Users select their preferred language and locations appear where they can find fellow Mandarin, Arabic and English speakers.

Select Mandarin, for example, and around 20 addresses pop up, including a pharmacy.

Needless to say for English there are far more. The map below shows all the stores under the title "fashion" where English is spoken.

 

The French capital's chamber of commerce released the app, which is available in nine languages, at the start of the peak summer tourism season.

Along with the app, there is a paper guide and a website with a list of locations compiled by the chamber of commerce and the regional tourism board.

The website, called "Do you speak touriste?" also offers businesses personality profiles for different nationalities.

In 2013 Paris launched a manual to show those who work in the trade how they could treat tourists more warmly.

SEE ALSO: TEN essential free mobile apps for visiting Paris

According to the profiles, Russian tourists are "traditional and passionate", and Chinese are "serial shoppers and connected".

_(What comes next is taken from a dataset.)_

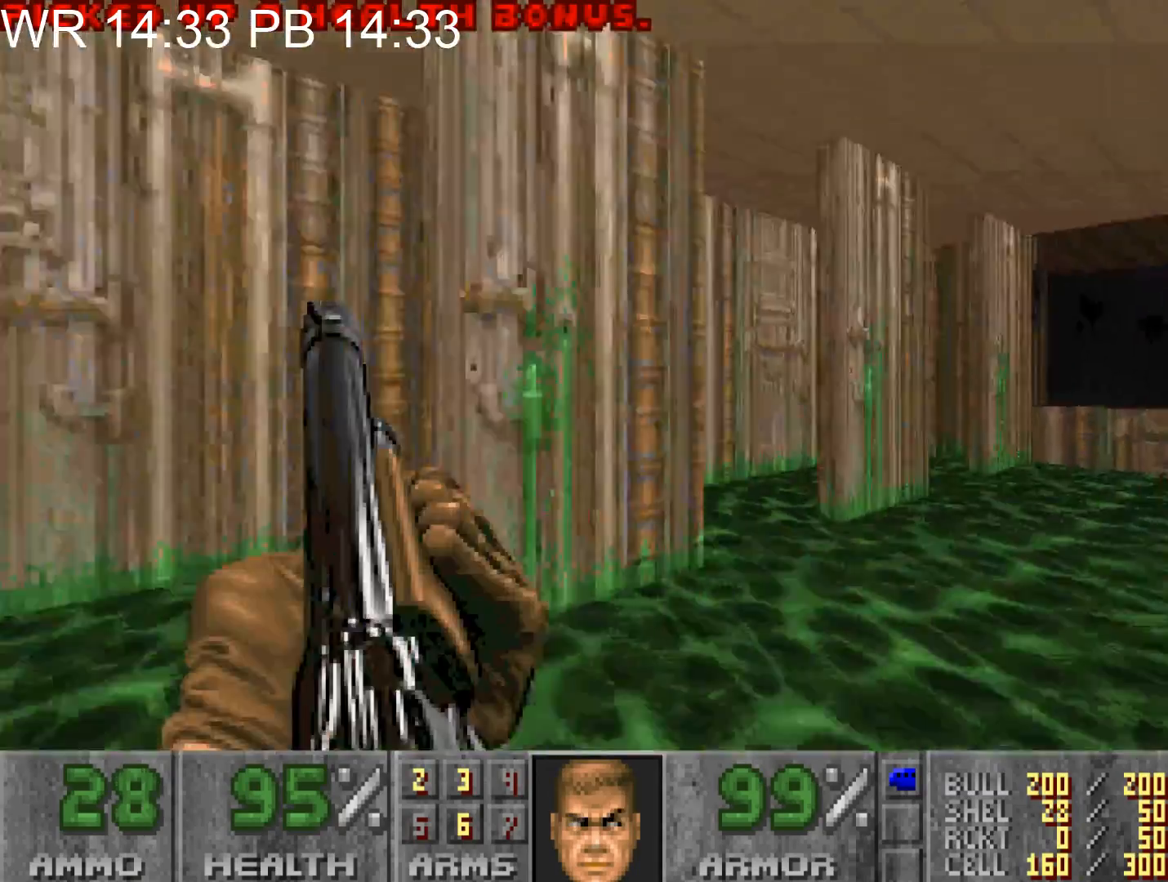
{"keys": ["w"], "mouse": [], "events": [[500, "alt", "up"], [500, "d", "up"]]}
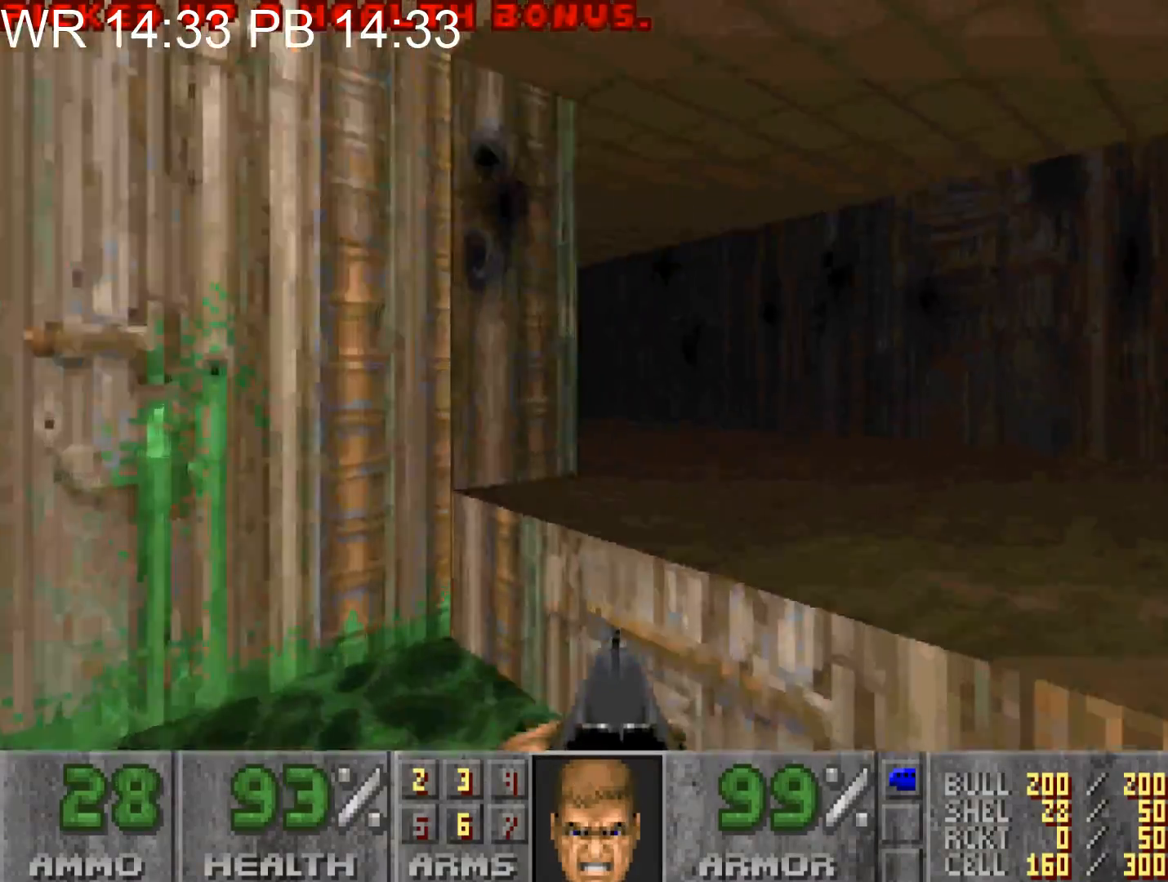
{"keys": ["a", "w"], "mouse": [], "events": [[83, "a", "down"]]}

Now, the service has moved to mobile, and is available free of charge for Android and iOS phones.

Paris consistently ranks as the most visited city in the world, with 46 million visitors -- 58 percent French and 42 percent international -- each year, according to the chamber of commerce.

The organisation said "the perception of the destination by tourists is positive, with a satisfaction level of 94 percent in 2014".

Not all tourists are satisfied, though. Japanese reported 58 percent satisfaction, and Chinese 54 percent -- with security an issue.

"Cultivating hospitality shows the world that each visitor is welcomed. It also encourages jobs and growth," the statement said.